Records drawn from a dataset:
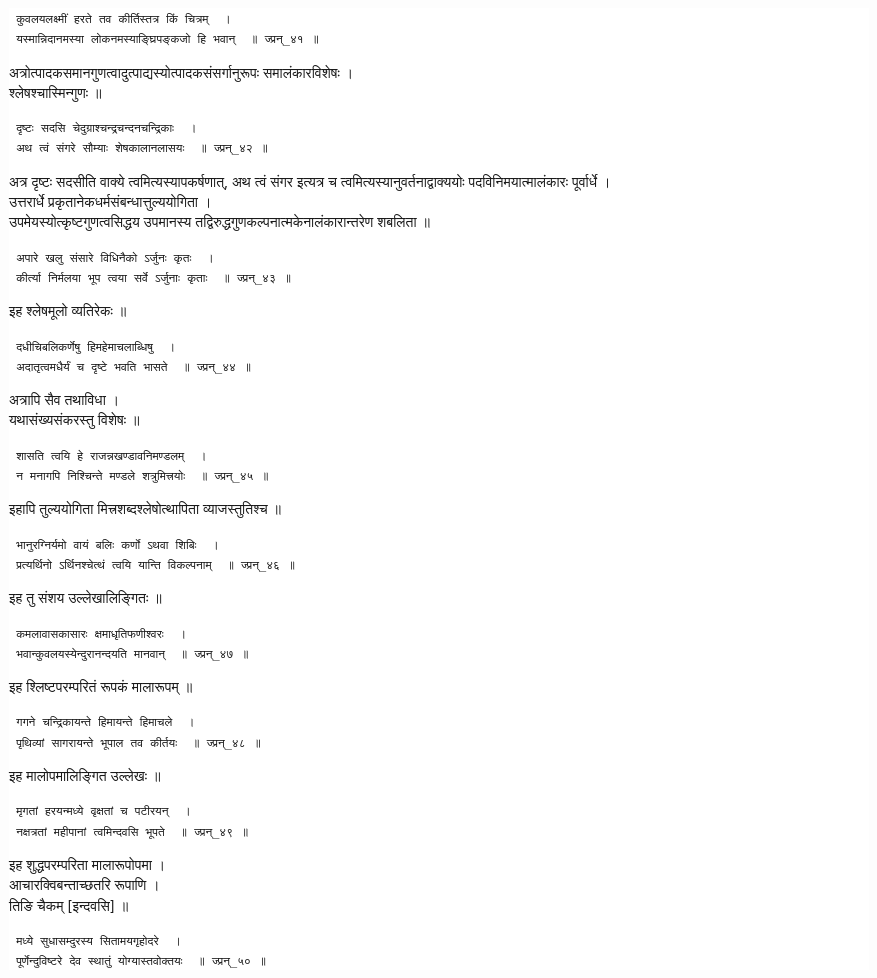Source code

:   
     कुवलयलक्ष्मीं हरते तव कीर्तिस्तत्र किं चित्रम्  ।  
     यस्मान्निदानमस्या लोकनमस्याङ्घ्रिपङ्कजो हि भवान्  ॥ ज्प्रन्_४१ ॥  
  
अत्रोत्पादकसमानगुणत्वादुत्पाद्यस्योत्पादकसंसर्गानुरूपः समालंकारविशेषः  ।  
श्लेषश्चास्मिन्गुणः ॥  
  
  
     दृष्टः सदसि चेदुग्राश्चन्द्रचन्दनचन्द्रिकाः  ।  
     अथ त्वं संगरे सौम्याः शेषकालानलासयः  ॥ ज्प्रन्_४२ ॥  
  
अत्र दृष्टः सदसीति वाक्ये त्वमित्यस्यापकर्षणात्, अथ त्वं संगर इत्यत्र च त्वमित्यस्यानुवर्तनाद्वाक्ययोः पदविनिमयात्मालंकारः पूर्वार्धे  ।  
उत्तरार्धे प्रकृतानेकधर्मसंबन्धात्तुल्ययोगिता  ।  
उपमेयस्योत्कृष्टगुणत्वसिद्धय उपमानस्य तद्विरुद्धगुणकल्पनात्मकेनालंकारान्तरेण शबलिता ॥  
  
  
     अपारे खलु संसारे विधिनैको ऽर्जुनः कृतः  ।  
     कीर्त्या निर्मलया भूप त्वया सर्वे ऽर्जुनाः कृताः  ॥ ज्प्रन्_४३ ॥  
  
इह श्लेषमूलो व्यतिरेकः ॥  
  
  
     दधीचिबलिकर्णेषु हिमहेमाचलाब्धिषु  ।  
     अदातृत्वमधैर्यं च दृष्टे भवति भासते  ॥ ज्प्रन्_४४ ॥  
  
अत्रापि सैव तथाविधा  ।  
यथासंख्यसंकरस्तु विशेषः ॥  
  
  
     शासति त्वयि हे राजन्नखण्डावनिमण्डलम्  ।  
     न मनागपि निश्चिन्ते मण्डले शत्रुमित्त्रयोः  ॥ ज्प्रन्_४५ ॥  
  
इहापि तुल्ययोगिता मित्त्रशब्दश्लेषोत्थापिता व्याजस्तुतिश्च ॥  
  
  
     भानुरग्निर्यमो वायं बलिः कर्णो ऽथवा शिबिः  ।  
     प्रत्यर्थिनो ऽर्थिनश्चेत्थं त्वयि यान्ति विकल्पनाम्  ॥ ज्प्रन्_४६ ॥  
  
इह तु संशय उल्लेखालिङ्गितः ॥  
  
  
     कमलावासकासारः क्षमाधृतिफणीश्वरः  ।  
     भवान्कुवलयस्येन्दुरानन्दयति मानवान्  ॥ ज्प्रन्_४७ ॥  
  
इह श्लिष्टपरम्परितं रूपकं मालारूपम् ॥  
  
  
     गगने चन्द्रिकायन्ते हिमायन्ते हिमाचले  ।  
     पृथिव्यां सागरायन्ते भूपाल तव कीर्तयः  ॥ ज्प्रन्_४८ ॥  
  
इह मालोपमालिङ्गित उल्लेखः ॥  
  
  
     मृगतां हरयन्मध्ये वृक्षतां च पटीरयन्  ।  
     नक्षत्रतां महीपानां त्वमिन्दवसि भूपते  ॥ ज्प्रन्_४९ ॥  
  
इह शुद्धपरम्परिता मालारूपोपमा  ।  
आचारक्विबन्ताच्छतरि रूपाणि  ।  
तिङि चैकम् [इन्दवसि] ॥  
  
  
     मध्ये सुधासम्दुरस्य सितामयगृहोदरे  ।  
     पूर्णेन्दुविष्टरे देव स्थातुं योग्यास्तवोक्तयः  ॥ ज्प्रन्_५० ॥  
  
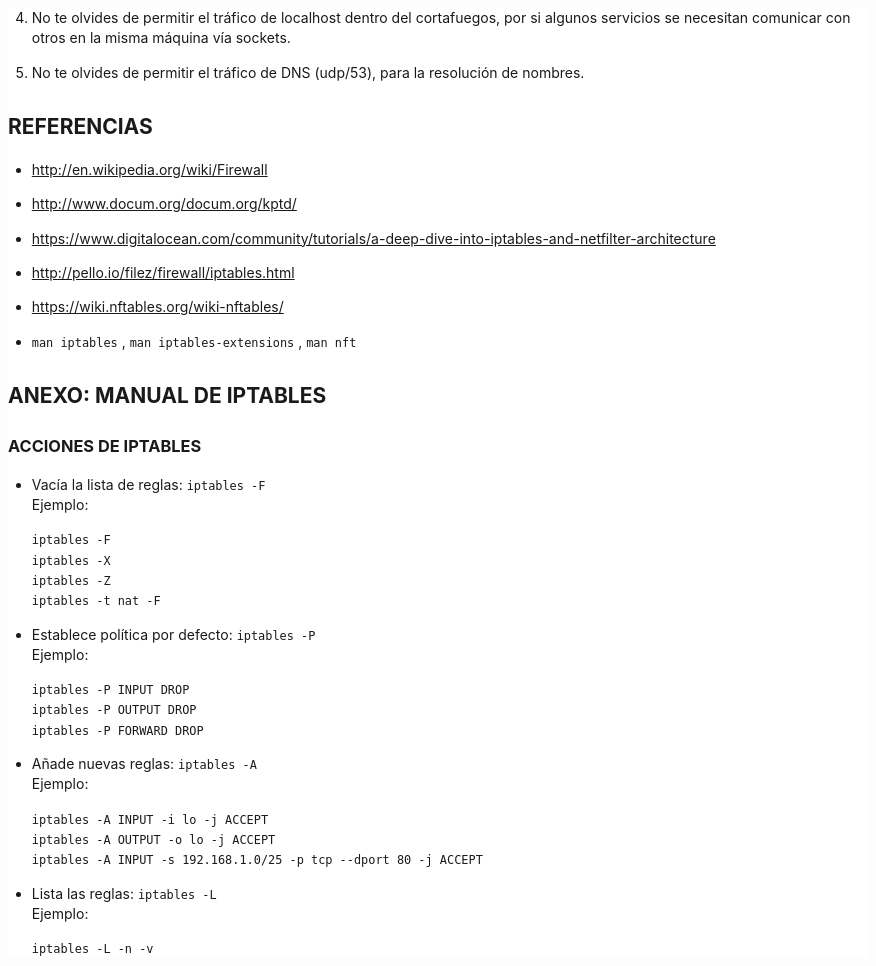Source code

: 4) No te olvides de permitir el tráfico de localhost dentro del cortafuegos, por si algunos servicios se necesitan comunicar con otros en la misma máquina vía sockets.

5) No te olvides de permitir el tráfico de DNS (udp/53), para la resolución de nombres.





REFERENCIAS
-----------

  - <http://en.wikipedia.org/wiki/Firewall>

  - <http://www.docum.org/docum.org/kptd/>

  - <https://www.digitalocean.com/community/tutorials/a-deep-dive-into-iptables-and-netfilter-architecture>

  - <http://pello.io/filez/firewall/iptables.html>

  - <https://wiki.nftables.org/wiki-nftables/>

  - `man iptables` , `man iptables-extensions` , `man nft`





ANEXO: MANUAL DE IPTABLES
-------------------------



### ACCIONES DE IPTABLES

  * Vacía la lista de reglas: `iptables -F`  
    Ejemplo:

        iptables -F
        iptables -X
        iptables -Z
        iptables -t nat -F

  * Establece política por defecto: `iptables -P`  
    Ejemplo:

        iptables -P INPUT DROP
        iptables -P OUTPUT DROP
        iptables -P FORWARD DROP

  * Añade nuevas reglas: `iptables -A`  
    Ejemplo:

        iptables -A INPUT -i lo -j ACCEPT
        iptables -A OUTPUT -o lo -j ACCEPT
        iptables -A INPUT -s 192.168.1.0/25 -p tcp --dport 80 -j ACCEPT

  * Lista las reglas: `iptables -L`  
    Ejemplo:

        iptables -L -n -v
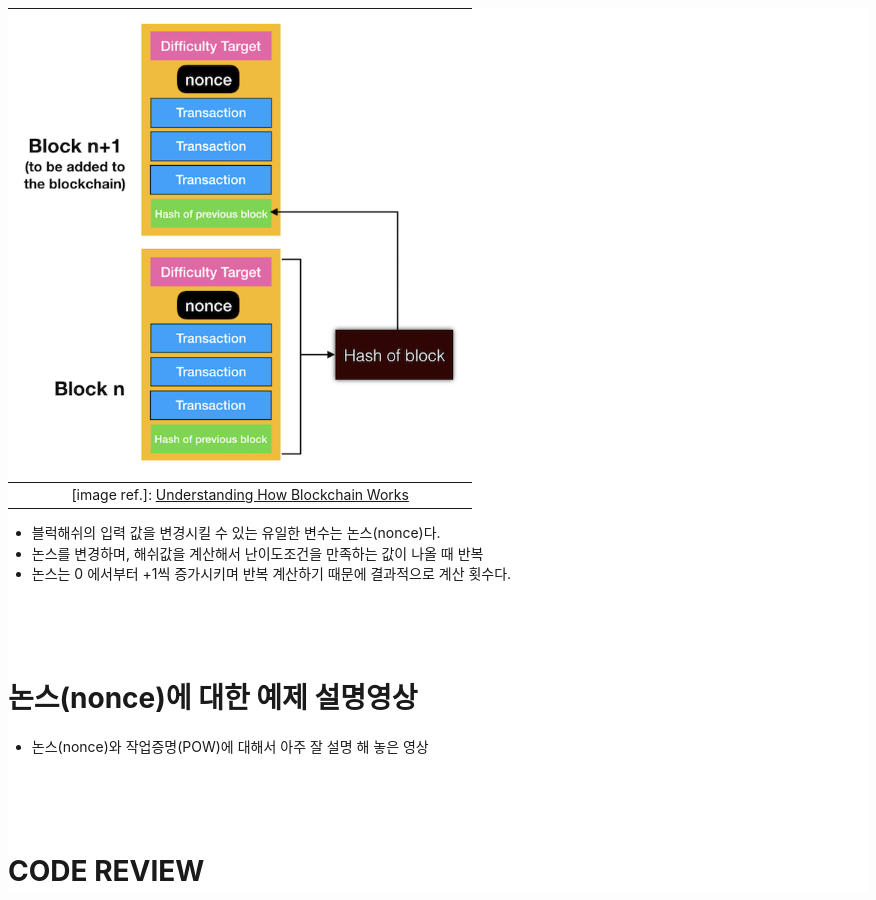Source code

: | <img src="/images/post_img/20181012-02chains.png" width="450"> |
|:----------------------------------------------:|
|[image ref.]: [Understanding How Blockchain Works](https://blog.ndcconferences.com/understanding-blockchain/)|

- 블럭해쉬의 입력 값을 변경시킬 수 있는 유일한 변수는 논스(nonce)다.
- 논스를 변경하며, 해쉬값을 계산해서 난이도조건을 만족하는 값이 나올 때 반복
- 논스는 0 에서부터 +1씩 증가시키며 반복 계산하기 때문에 결과적으로 계산 횟수다.


<br><br>
# 논스(nonce)에 대한 예제 설명영상

-   논스(nonce)와 작업증명(POW)에 대해서 아주 잘 설명 해 놓은 영상

<iframe width="560" height="315" src="https://www.youtube.com/embed/_160oMzblY8" frameborder="0" allow="autoplay; encrypted-media" allowfullscreen></iframe>





<br><br>
# CODE REVIEW
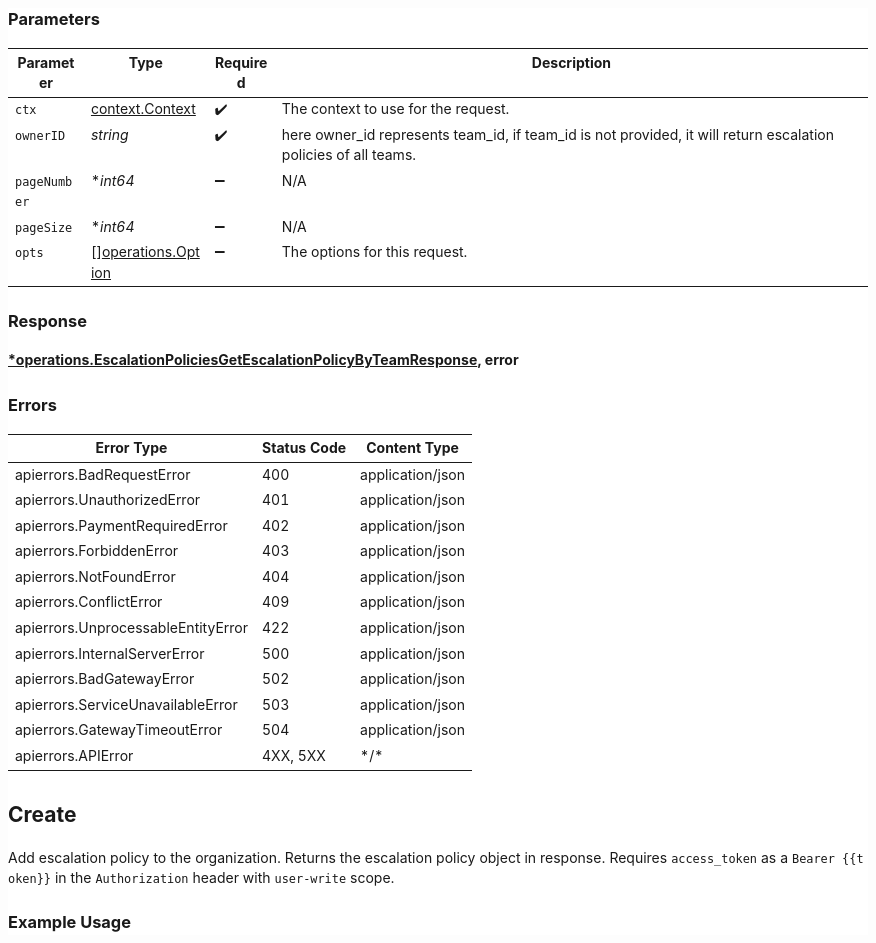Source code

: ### Parameters

| Parameter                                                                                                       | Type                                                                                                            | Required                                                                                                        | Description                                                                                                     |
| --------------------------------------------------------------------------------------------------------------- | --------------------------------------------------------------------------------------------------------------- | --------------------------------------------------------------------------------------------------------------- | --------------------------------------------------------------------------------------------------------------- |
| `ctx`                                                                                                           | [context.Context](https://pkg.go.dev/context#Context)                                                           | :heavy_check_mark:                                                                                              | The context to use for the request.                                                                             |
| `ownerID`                                                                                                       | *string*                                                                                                        | :heavy_check_mark:                                                                                              | here owner_id represents team_id, if  team_id is not provided, it will return escalation policies of all teams. |
| `pageNumber`                                                                                                    | **int64*                                                                                                        | :heavy_minus_sign:                                                                                              | N/A                                                                                                             |
| `pageSize`                                                                                                      | **int64*                                                                                                        | :heavy_minus_sign:                                                                                              | N/A                                                                                                             |
| `opts`                                                                                                          | [][operations.Option](../../models/operations/option.md)                                                        | :heavy_minus_sign:                                                                                              | The options for this request.                                                                                   |

### Response

**[*operations.EscalationPoliciesGetEscalationPolicyByTeamResponse](../../models/operations/escalationpoliciesgetescalationpolicybyteamresponse.md), error**

### Errors

| Error Type                         | Status Code                        | Content Type                       |
| ---------------------------------- | ---------------------------------- | ---------------------------------- |
| apierrors.BadRequestError          | 400                                | application/json                   |
| apierrors.UnauthorizedError        | 401                                | application/json                   |
| apierrors.PaymentRequiredError     | 402                                | application/json                   |
| apierrors.ForbiddenError           | 403                                | application/json                   |
| apierrors.NotFoundError            | 404                                | application/json                   |
| apierrors.ConflictError            | 409                                | application/json                   |
| apierrors.UnprocessableEntityError | 422                                | application/json                   |
| apierrors.InternalServerError      | 500                                | application/json                   |
| apierrors.BadGatewayError          | 502                                | application/json                   |
| apierrors.ServiceUnavailableError  | 503                                | application/json                   |
| apierrors.GatewayTimeoutError      | 504                                | application/json                   |
| apierrors.APIError                 | 4XX, 5XX                           | \*/\*                              |

## Create

Add escalation policy to the organization. Returns the escalation policy object in response.
Requires `access_token` as a `Bearer {{token}}` in the `Authorization` header with `user-write` scope.

### Example Usage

Task:
What lines in the entries above include the string "olvides"? Return each one.

Task answer:
: 4) No te olvides de permitir el tráfico de localhost dentro del cortafuegos, por si algunos servicios se necesitan comunicar con otros en la misma máquina vía sockets.
5) No te olvides de permitir el tráfico de DNS (udp/53), para la resolución de nombres.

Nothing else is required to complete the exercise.